Please return every record exactly as written, leaving out the pictures.

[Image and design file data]
>>
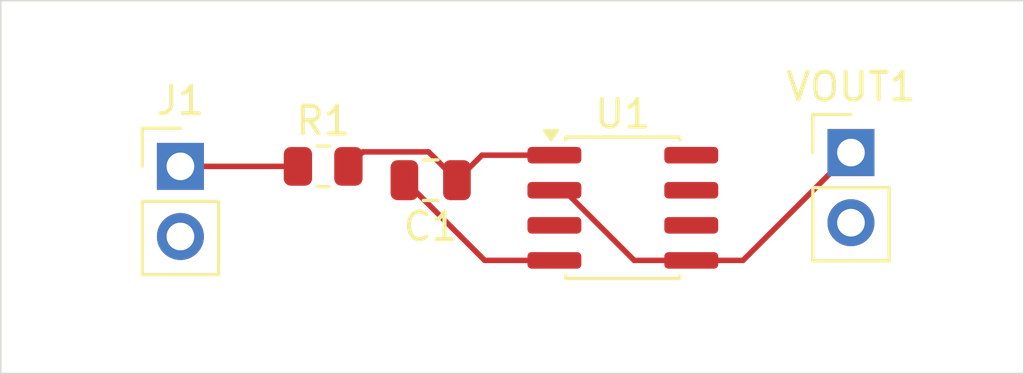
<source format=kicad_pcb>
(kicad_pcb
	(version 20241229)
	(generator "pcbnew")
	(generator_version "9.0")
	(general
		(thickness 1.6)
		(legacy_teardrops no)
	)
	(paper "A4")
	(layers
		(0 "F.Cu" signal)
		(2 "B.Cu" signal)
		(9 "F.Adhes" user "F.Adhesive")
		(11 "B.Adhes" user "B.Adhesive")
		(13 "F.Paste" user)
		(15 "B.Paste" user)
		(5 "F.SilkS" user "F.Silkscreen")
		(7 "B.SilkS" user "B.Silkscreen")
		(1 "F.Mask" user)
		(3 "B.Mask" user)
		(17 "Dwgs.User" user "User.Drawings")
		(19 "Cmts.User" user "User.Comments")
		(21 "Eco1.User" user "User.Eco1")
		(23 "Eco2.User" user "User.Eco2")
		(25 "Edge.Cuts" user)
		(27 "Margin" user)
		(31 "F.CrtYd" user "F.Courtyard")
		(29 "B.CrtYd" user "B.Courtyard")
		(35 "F.Fab" user)
		(33 "B.Fab" user)
		(39 "User.1" user)
		(41 "User.2" user)
		(43 "User.3" user)
		(45 "User.4" user)
	)
	(setup
		(pad_to_mask_clearance 0)
		(allow_soldermask_bridges_in_footprints no)
		(tenting front back)
		(pcbplotparams
			(layerselection 0x00000000_00000000_55555555_5755f5ff)
			(plot_on_all_layers_selection 0x00000000_00000000_00000000_00000000)
			(disableapertmacros no)
			(usegerberextensions no)
			(usegerberattributes yes)
			(usegerberadvancedattributes yes)
			(creategerberjobfile yes)
			(dashed_line_dash_ratio 12.000000)
			(dashed_line_gap_ratio 3.000000)
			(svgprecision 4)
			(plotframeref no)
			(mode 1)
			(useauxorigin no)
			(hpglpennumber 1)
			(hpglpenspeed 20)
			(hpglpendiameter 15.000000)
			(pdf_front_fp_property_popups yes)
			(pdf_back_fp_property_popups yes)
			(pdf_metadata yes)
			(pdf_single_document no)
			(dxfpolygonmode yes)
			(dxfimperialunits yes)
			(dxfusepcbnewfont yes)
			(psnegative no)
			(psa4output no)
			(plot_black_and_white yes)
			(sketchpadsonfab no)
			(plotpadnumbers no)
			(hidednponfab no)
			(sketchdnponfab yes)
			(crossoutdnponfab yes)
			(subtractmaskfromsilk no)
			(outputformat 1)
			(mirror no)
			(drillshape 1)
			(scaleselection 1)
			(outputdirectory "")
		)
	)
	(net 0 "")
	(net 1 "Net-(U1-+)")
	(net 2 "GND")
	(net 3 "unconnected-(J1-Pin_2-Pad2)")
	(net 4 "Net-(J1-Pin_1)")
	(net 5 "VCC")
	(net 6 "Net-(U1--)")
	(net 7 "unconnected-(VOUT1-Pin_2-Pad2)")
	(footprint "Resistor_SMD:R_0805_2012Metric" (layer "F.Cu") (at 133.6625 82.5))
	(footprint "Connector_PinHeader_2.54mm:PinHeader_1x02_P2.54mm_Vertical" (layer "F.Cu") (at 128.5 82.5))
	(footprint "Connector_PinHeader_2.54mm:PinHeader_1x02_P2.54mm_Vertical" (layer "F.Cu") (at 152.75 82))
	(footprint "Capacitor_SMD:C_0805_2012Metric" (layer "F.Cu") (at 137.55 83 180))
	(footprint "Package_SO:SOIC-8_3.9x4.9mm_P1.27mm" (layer "F.Cu") (at 144.5 84))
	(gr_rect
		(start 122 76.5)
		(end 159 90)
		(stroke
			(width 0.05)
			(type default)
		)
		(fill no)
		(layer "Edge.Cuts")
		(uuid "8b1be4d6-5311-4a93-9544-a8889ff79189")
	)
	(segment
		(start 139.405 82.095)
		(end 138.5 83)
		(width 0.2)
		(layer "F.Cu")
		(net 1)
		(uuid "162cd201-c2ba-4fff-a084-a6e35f58ce85")
	)
	(segment
		(start 135.101 81.974)
		(end 137.474 81.974)
		(width 0.2)
		(layer "F.Cu")
		(net 1)
		(uuid "35072ae2-a2c2-4474-86cc-2998648ed8c2")
	)
	(segment
		(start 142.025 82.095)
		(end 139.405 82.095)
		(width 0.2)
		(layer "F.Cu")
		(net 1)
		(uuid "44f374ae-ea4d-433f-9513-1abf8395316c")
	)
	(segment
		(start 137.474 81.974)
		(end 138.5 83)
		(width 0.2)
		(layer "F.Cu")
		(net 1)
		(uuid "45c034df-d08e-413e-a695-a18559b616b5")
	)
	(segment
		(start 134.575 82.5)
		(end 135.101 81.974)
		(width 0.2)
		(layer "F.Cu")
		(net 1)
		(uuid "ba913474-9182-441e-aa97-9756dc390648")
	)
	(segment
		(start 136.6 83)
		(end 139.505 85.905)
		(width 0.2)
		(layer "F.Cu")
		(net 2)
		(uuid "c58fe716-ccaf-4994-aebb-1e782949e485")
	)
	(segment
		(start 139.505 85.905)
		(end 142.025 85.905)
		(width 0.2)
		(layer "F.Cu")
		(net 2)
		(uuid "f753ab9d-6818-422b-a674-03e38f796c89")
	)
	(segment
		(start 128.5 82.5)
		(end 132.75 82.5)
		(width 0.2)
		(layer "F.Cu")
		(net 4)
		(uuid "c879a570-24f3-46ec-99ac-589b7bf72ca9")
	)
	(segment
		(start 152.75 82)
		(end 148.845 85.905)
		(width 0.2)
		(layer "F.Cu")
		(net 6)
		(uuid "203ac700-b345-4a4c-8faf-84ce1e416197")
	)
	(segment
		(start 144.911968 85.905)
		(end 142.371968 83.365)
		(width 0.2)
		(layer "F.Cu")
		(net 6)
		(uuid "2572b27d-ede5-44a6-a8e6-918ac6bf2fd2")
	)
	(segment
		(start 142.371968 83.365)
		(end 142.025 83.365)
		(width 0.2)
		(layer "F.Cu")
		(net 6)
		(uuid "92ae216e-ca04-4b5b-aee0-2e39f4c46356")
	)
	(segment
		(start 146.975 85.905)
		(end 144.911968 85.905)
		(width 0.2)
		(layer "F.Cu")
		(net 6)
		(uuid "e68763ad-cd04-42ae-94ef-90f1b993ae40")
	)
	(segment
		(start 148.845 85.905)
		(end 146.975 85.905)
		(width 0.2)
		(layer "F.Cu")
		(net 6)
		(uuid "f9b734fe-5a62-4376-9cd1-852f8a6f3314")
	)
	(embedded_fonts no)
)

</source>
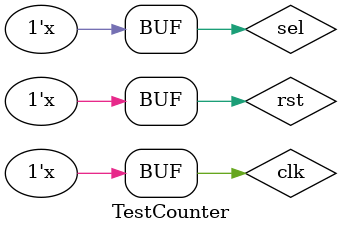
<source format=sv>
`timescale 1ns / 1ps


module TestCounter(

    );

    logic clk;
    logic rst;
    logic sel;

    initial begin
	    clk = 0;
	    rst = 0;
	    sel = 0;
    end

    always begin
	    #1 clk = ~clk;
    end
    always begin
	    #600 rst = ~rst;
    end
    always begin
	    #300 sel = ~sel;
    end

    Counter counter_inst(
        .clk(clk),
	.rst(rst),
	.sel(sel)
    );
endmodule

</source>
<<
Answer to this exercise =
<source format=kicad_pcb>
(kicad_pcb
	(version 20241229)
	(generator "pcbnew")
	(generator_version "9.0")
	(general
		(thickness 1.6)
		(legacy_teardrops no)
	)
	(paper "A4")
	(layers
		(0 "F.Cu" signal)
		(2 "B.Cu" signal)
		(9 "F.Adhes" user "F.Adhesive")
		(11 "B.Adhes" user "B.Adhesive")
		(13 "F.Paste" user)
		(15 "B.Paste" user)
		(5 "F.SilkS" user "F.Silkscreen")
		(7 "B.SilkS" user "B.Silkscreen")
		(1 "F.Mask" user)
		(3 "B.Mask" user)
		(17 "Dwgs.User" user "User.Drawings")
		(19 "Cmts.User" user "User.Comments")
		(21 "Eco1.User" user "User.Eco1")
		(23 "Eco2.User" user "User.Eco2")
		(25 "Edge.Cuts" user)
		(27 "Margin" user)
		(31 "F.CrtYd" user "F.Courtyard")
		(29 "B.CrtYd" user "B.Courtyard")
		(35 "F.Fab" user)
		(33 "B.Fab" user)
		(39 "User.1" user)
		(41 "User.2" user)
		(43 "User.3" user)
		(45 "User.4" user)
	)
	(setup
		(pad_to_mask_clearance 0)
		(allow_soldermask_bridges_in_footprints no)
		(tenting front back)
		(pcbplotparams
			(layerselection 0x00000000_00000000_55555555_5755f5ff)
			(plot_on_all_layers_selection 0x00000000_00000000_00000000_00000000)
			(disableapertmacros no)
			(usegerberextensions no)
			(usegerberattributes yes)
			(usegerberadvancedattributes yes)
			(creategerberjobfile yes)
			(dashed_line_dash_ratio 12.000000)
			(dashed_line_gap_ratio 3.000000)
			(svgprecision 4)
			(plotframeref no)
			(mode 1)
			(useauxorigin no)
			(hpglpennumber 1)
			(hpglpenspeed 20)
			(hpglpendiameter 15.000000)
			(pdf_front_fp_property_popups yes)
			(pdf_back_fp_property_popups yes)
			(pdf_metadata yes)
			(pdf_single_document no)
			(dxfpolygonmode yes)
			(dxfimperialunits yes)
			(dxfusepcbnewfont yes)
			(psnegative no)
			(psa4output no)
			(plot_black_and_white yes)
			(sketchpadsonfab no)
			(plotpadnumbers no)
			(hidednponfab no)
			(sketchdnponfab yes)
			(crossoutdnponfab yes)
			(subtractmaskfromsilk no)
			(outputformat 1)
			(mirror no)
			(drillshape 1)
			(scaleselection 1)
			(outputdirectory "")
		)
	)
	(net 0 "")
	(net 1 "Net-(U1-+)")
	(net 2 "GND")
	(net 3 "unconnected-(J1-Pin_2-Pad2)")
	(net 4 "Net-(J1-Pin_1)")
	(net 5 "VCC")
	(net 6 "Net-(U1--)")
	(net 7 "unconnected-(VOUT1-Pin_2-Pad2)")
	(footprint "Resistor_SMD:R_0805_2012Metric" (layer "F.Cu") (at 133.6625 82.5))
	(footprint "Connector_PinHeader_2.54mm:PinHeader_1x02_P2.54mm_Vertical" (layer "F.Cu") (at 128.5 82.5))
	(footprint "Connector_PinHeader_2.54mm:PinHeader_1x02_P2.54mm_Vertical" (layer "F.Cu") (at 152.75 82))
	(footprint "Capacitor_SMD:C_0805_2012Metric" (layer "F.Cu") (at 137.55 83 180))
	(footprint "Package_SO:SOIC-8_3.9x4.9mm_P1.27mm" (layer "F.Cu") (at 144.5 84))
	(gr_rect
		(start 122 76.5)
		(end 159 90)
		(stroke
			(width 0.05)
			(type default)
		)
		(fill no)
		(layer "Edge.Cuts")
		(uuid "8b1be4d6-5311-4a93-9544-a8889ff79189")
	)
	(segment
		(start 139.405 82.095)
		(end 138.5 83)
		(width 0.2)
		(layer "F.Cu")
		(net 1)
		(uuid "162cd201-c2ba-4fff-a084-a6e35f58ce85")
	)
	(segment
		(start 135.101 81.974)
		(end 137.474 81.974)
		(width 0.2)
		(layer "F.Cu")
		(net 1)
		(uuid "35072ae2-a2c2-4474-86cc-2998648ed8c2")
	)
	(segment
		(start 142.025 82.095)
		(end 139.405 82.095)
		(width 0.2)
		(layer "F.Cu")
		(net 1)
		(uuid "44f374ae-ea4d-433f-9513-1abf8395316c")
	)
	(segment
		(start 137.474 81.974)
		(end 138.5 83)
		(width 0.2)
		(layer "F.Cu")
		(net 1)
		(uuid "45c034df-d08e-413e-a695-a18559b616b5")
	)
	(segment
		(start 134.575 82.5)
		(end 135.101 81.974)
		(width 0.2)
		(layer "F.Cu")
		(net 1)
		(uuid "ba913474-9182-441e-aa97-9756dc390648")
	)
	(segment
		(start 136.6 83)
		(end 139.505 85.905)
		(width 0.2)
		(layer "F.Cu")
		(net 2)
		(uuid "c58fe716-ccaf-4994-aebb-1e782949e485")
	)
	(segment
		(start 139.505 85.905)
		(end 142.025 85.905)
		(width 0.2)
		(layer "F.Cu")
		(net 2)
		(uuid "f753ab9d-6818-422b-a674-03e38f796c89")
	)
	(segment
		(start 128.5 82.5)
		(end 132.75 82.5)
		(width 0.2)
		(layer "F.Cu")
		(net 4)
		(uuid "c879a570-24f3-46ec-99ac-589b7bf72ca9")
	)
	(segment
		(start 152.75 82)
		(end 148.845 85.905)
		(width 0.2)
		(layer "F.Cu")
		(net 6)
		(uuid "203ac700-b345-4a4c-8faf-84ce1e416197")
	)
	(segment
		(start 144.911968 85.905)
		(end 142.371968 83.365)
		(width 0.2)
		(layer "F.Cu")
		(net 6)
		(uuid "2572b27d-ede5-44a6-a8e6-918ac6bf2fd2")
	)
	(segment
		(start 142.371968 83.365)
		(end 142.025 83.365)
		(width 0.2)
		(layer "F.Cu")
		(net 6)
		(uuid "92ae216e-ca04-4b5b-aee0-2e39f4c46356")
	)
	(segment
		(start 146.975 85.905)
		(end 144.911968 85.905)
		(width 0.2)
		(layer "F.Cu")
		(net 6)
		(uuid "e68763ad-cd04-42ae-94ef-90f1b993ae40")
	)
	(segment
		(start 148.845 85.905)
		(end 146.975 85.905)
		(width 0.2)
		(layer "F.Cu")
		(net 6)
		(uuid "f9b734fe-5a62-4376-9cd1-852f8a6f3314")
	)
	(embedded_fonts no)
)

</source>
<source format=sv>
`timescale 1ns / 1ps


module TestCounter(

    );

    logic clk;
    logic rst;
    logic sel;

    initial begin
	    clk = 0;
	    rst = 0;
	    sel = 0;
    end

    always begin
	    #1 clk = ~clk;
    end
    always begin
	    #600 rst = ~rst;
    end
    always begin
	    #300 sel = ~sel;
    end

    Counter counter_inst(
        .clk(clk),
	.rst(rst),
	.sel(sel)
    );
endmodule

</source>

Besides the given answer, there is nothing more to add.